* **Text section**:
** Start **
Marxists have been especially interested in how this kind of exploitation can be more or less opaque in a given social structure. So in a simplified image of feudal life the peasants of a given town do the work of sowing and reaping and storing the grain in a house. Then some people on horses with crossbows turn up and take away a ten percent of that as the tithe to the local lord. In this social form it is just obvious that a certain portion of the labour performed by the peasants, as concretised in the resulting grain, is crudely appropriated by their social betters. Whereas a wage relation in a capitalist economy, the thought goes, makes this much less plain - one doesn't work on the assembly line to make a certain amount of chairs, sell those off, then give the proceeds back to the capitalist minus your wage. Instead you agree to a wage in advance and do not actually see the revenue come in and get divided, so at no point is it simply obvious that what the workers get back is less than they collectively generated.

Note the exploitation relationship is pretty key to another core concept, that of domination. This is the idea that the only way one group could get away with doing that to another is if they enjoyed some pretty hefty advantages, the ability to coerce, compel, or swindle them somehow. The reason many Marxists are so interested in theories of Republican freedom on the one hand, and ideological hegemony on the other, is essentially part of working out what such domination amounts to and how it might be perpetuated.
** End **
* **Goal 1**: Reproduce word for word the stretch of the passage on exploitation from "Note the exploitation" through "might be perpetuated.".
The passage on exploitation and the records come from unrelated sources.

* **Material supplied**:
** Start **
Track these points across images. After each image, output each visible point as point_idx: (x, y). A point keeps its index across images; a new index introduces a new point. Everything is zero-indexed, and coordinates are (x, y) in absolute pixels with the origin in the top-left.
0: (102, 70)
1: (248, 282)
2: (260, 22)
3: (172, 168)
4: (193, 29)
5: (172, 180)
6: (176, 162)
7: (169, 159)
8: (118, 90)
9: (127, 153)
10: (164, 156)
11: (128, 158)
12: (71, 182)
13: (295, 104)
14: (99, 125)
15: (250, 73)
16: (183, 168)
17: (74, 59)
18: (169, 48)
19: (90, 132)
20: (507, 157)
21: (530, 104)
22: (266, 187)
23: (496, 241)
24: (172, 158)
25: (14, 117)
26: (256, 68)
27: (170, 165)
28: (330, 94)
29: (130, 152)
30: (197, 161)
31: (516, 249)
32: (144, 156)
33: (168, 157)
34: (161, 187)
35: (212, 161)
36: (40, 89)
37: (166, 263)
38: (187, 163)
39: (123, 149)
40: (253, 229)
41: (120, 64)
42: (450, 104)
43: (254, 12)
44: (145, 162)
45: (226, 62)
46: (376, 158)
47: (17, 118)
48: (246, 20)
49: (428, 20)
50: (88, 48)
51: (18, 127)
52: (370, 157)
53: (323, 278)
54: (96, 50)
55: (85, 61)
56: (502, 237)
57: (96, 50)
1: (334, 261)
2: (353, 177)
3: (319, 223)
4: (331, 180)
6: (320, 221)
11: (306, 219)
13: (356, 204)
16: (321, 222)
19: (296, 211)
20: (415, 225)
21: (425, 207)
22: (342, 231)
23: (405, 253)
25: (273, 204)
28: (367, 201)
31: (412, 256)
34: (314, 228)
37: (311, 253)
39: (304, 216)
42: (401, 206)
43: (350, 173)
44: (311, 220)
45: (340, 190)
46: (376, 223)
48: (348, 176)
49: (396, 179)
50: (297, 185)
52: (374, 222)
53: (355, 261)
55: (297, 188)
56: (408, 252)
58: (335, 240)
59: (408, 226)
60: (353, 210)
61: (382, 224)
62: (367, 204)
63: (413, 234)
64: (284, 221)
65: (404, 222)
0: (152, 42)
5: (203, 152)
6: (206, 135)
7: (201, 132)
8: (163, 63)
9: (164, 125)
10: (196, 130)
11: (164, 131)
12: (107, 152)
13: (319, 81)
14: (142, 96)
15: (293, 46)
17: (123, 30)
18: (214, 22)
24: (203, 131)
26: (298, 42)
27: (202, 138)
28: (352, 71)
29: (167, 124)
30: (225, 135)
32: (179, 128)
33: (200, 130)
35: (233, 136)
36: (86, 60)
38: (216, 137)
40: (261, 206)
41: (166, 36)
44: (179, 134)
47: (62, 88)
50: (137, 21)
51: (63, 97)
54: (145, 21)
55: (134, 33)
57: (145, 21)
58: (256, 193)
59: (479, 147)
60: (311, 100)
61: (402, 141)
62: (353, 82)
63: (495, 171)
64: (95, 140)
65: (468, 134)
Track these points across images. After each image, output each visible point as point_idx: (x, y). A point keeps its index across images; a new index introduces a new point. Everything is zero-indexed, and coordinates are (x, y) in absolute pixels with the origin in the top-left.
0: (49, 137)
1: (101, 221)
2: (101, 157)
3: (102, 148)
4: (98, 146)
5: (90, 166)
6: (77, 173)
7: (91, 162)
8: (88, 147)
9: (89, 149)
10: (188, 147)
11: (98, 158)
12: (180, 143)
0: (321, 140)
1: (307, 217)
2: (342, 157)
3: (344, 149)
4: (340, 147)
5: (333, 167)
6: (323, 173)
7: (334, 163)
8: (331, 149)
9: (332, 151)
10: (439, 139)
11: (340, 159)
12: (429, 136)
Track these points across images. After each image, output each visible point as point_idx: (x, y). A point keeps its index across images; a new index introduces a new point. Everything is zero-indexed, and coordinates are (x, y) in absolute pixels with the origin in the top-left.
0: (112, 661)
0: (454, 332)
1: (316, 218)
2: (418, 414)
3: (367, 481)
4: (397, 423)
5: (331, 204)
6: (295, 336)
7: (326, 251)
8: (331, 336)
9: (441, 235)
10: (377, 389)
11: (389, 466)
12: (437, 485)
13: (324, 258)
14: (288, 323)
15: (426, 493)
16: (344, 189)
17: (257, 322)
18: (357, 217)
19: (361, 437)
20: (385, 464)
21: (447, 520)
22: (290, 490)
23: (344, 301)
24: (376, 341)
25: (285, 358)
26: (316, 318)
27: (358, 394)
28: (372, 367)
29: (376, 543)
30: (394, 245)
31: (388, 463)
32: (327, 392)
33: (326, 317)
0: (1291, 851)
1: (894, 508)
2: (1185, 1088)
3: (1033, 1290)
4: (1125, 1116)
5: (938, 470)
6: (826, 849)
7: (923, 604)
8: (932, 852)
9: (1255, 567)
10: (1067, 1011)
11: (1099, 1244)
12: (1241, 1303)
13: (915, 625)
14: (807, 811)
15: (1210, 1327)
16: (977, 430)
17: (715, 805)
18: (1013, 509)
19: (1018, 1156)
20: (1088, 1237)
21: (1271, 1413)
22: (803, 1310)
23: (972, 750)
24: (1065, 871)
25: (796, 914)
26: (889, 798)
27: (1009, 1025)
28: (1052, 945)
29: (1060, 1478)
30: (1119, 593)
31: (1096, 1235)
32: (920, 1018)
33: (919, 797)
** End **
* **Goal 2**: Quote the stretch of the records from the line containing "1: (316, 218)" through the line containing "31: (388, 463)", including both of those lines.

* **Task solution 1**:
Note the exploitation relationship is pretty key to another core concept, that of domination. This is the idea that the only way one group could get away with doing that to another is if they enjoyed some pretty hefty advantages, the ability to coerce, compel, or swindle them somehow. The reason many Marxists are so interested in theories of Republican freedom on the one hand, and ideological hegemony on the other, is essentially part of working out what such domination amounts to and how it might be perpetuated.

* **Task solution 2**:
1: (316, 218)
2: (418, 414)
3: (367, 481)
4: (397, 423)
5: (331, 204)
6: (295, 336)
7: (326, 251)
8: (331, 336)
9: (441, 235)
10: (377, 389)
11: (389, 466)
12: (437, 485)
13: (324, 258)
14: (288, 323)
15: (426, 493)
16: (344, 189)
17: (257, 322)
18: (357, 217)
19: (361, 437)
20: (385, 464)
21: (447, 520)
22: (290, 490)
23: (344, 301)
24: (376, 341)
25: (285, 358)
26: (316, 318)
27: (358, 394)
28: (372, 367)
29: (376, 543)
30: (394, 245)
31: (388, 463)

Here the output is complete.